Even with the benefit of hindsight, sometimes there aren’t any facts that would have given away a ‘bad apple’ in the company. Some people hide their negative traits or bad intent really well; others are perfectly good employees until a life or work event happens.
But sometimes hindsight does reveal some red flags that weren’t noticed until after the company landed in the middle of investigation for serious misconduct. By proactively looking for those red flags, it might be possible to prevent the bad behavior before it even happens. At the very least, you might be able to address the behavior before it spills over into larger issues within the team or division. Here are three red flags that small problems might turn into bigger ones if left unaddressed.

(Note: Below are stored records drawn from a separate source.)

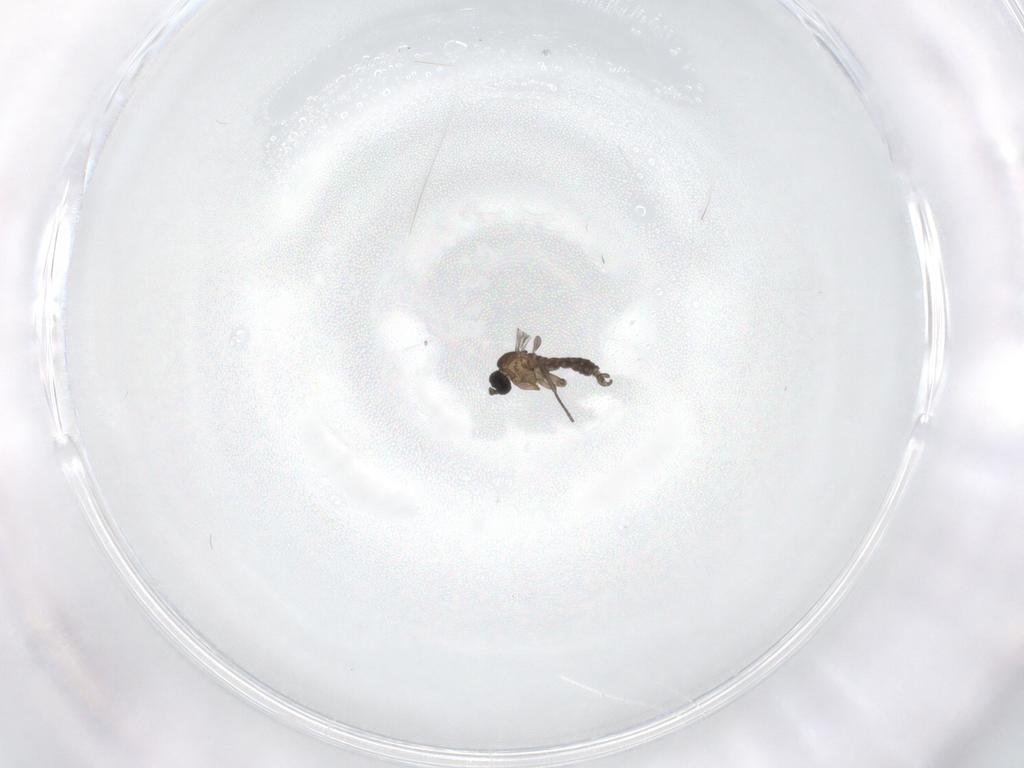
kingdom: Animalia
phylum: Arthropoda
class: Insecta
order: Diptera
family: Sciaridae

An employee is in the Fraud Triangle
The Fraud Triangle outlines three factors that are typically present when a person commits financial fraud. The first two factors are well known – the employee faces pressure that can be resolved with money, and believes they have the opportunity to commit the fraud without it being noticed.

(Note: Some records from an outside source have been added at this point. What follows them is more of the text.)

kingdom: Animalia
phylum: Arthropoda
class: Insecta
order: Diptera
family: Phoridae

However, many people assume that the fraudster knows what they’re doing is morally wrong. In reality, employees are much more likely to commit fraud if they believe their circumstance makes it morally acceptable to steal money. Examples include a need to care for a family, or an employer they believe has wronged them in some way. That’s why it’s important to counter this rationalization with ethics education – and why employees that are disgruntled are dangerous, especially if serve they in positions of trust.
There are Simultaneous Lifestyle and Behavioral Changes
There are legitimate reasons an employee can suddenly develop the means to afford expensive vehicles or attire – it could be due to a significant other, an inheritance, or even the choice to use some of their savings on belongings. However, if this is accompanied with behavior changes, such as higher stress levels and a less open personality, it might be a sign of wrongdoing. This is especially true if they seem reluctant to take vacation or call in sick, as they may be covering up fraudulent activity while at work.
An Employee Hoards Responsibilities
Beyond just refusing to take vacation, there are other signs that a manager is owning work so they can cover up fraud. Do they insist on holding on to responsibilities that could easily be delegated to an employee? Do they seem to hire poor quality staff, even if a different candidate demonstrates more competence during the hiring process? Do they hold on to specific customer or vendor relationships and refuse to let others step in when they’re unavailable? All of these are red flags for management fraud, which generally leads to substantially more losses than non-management fraud.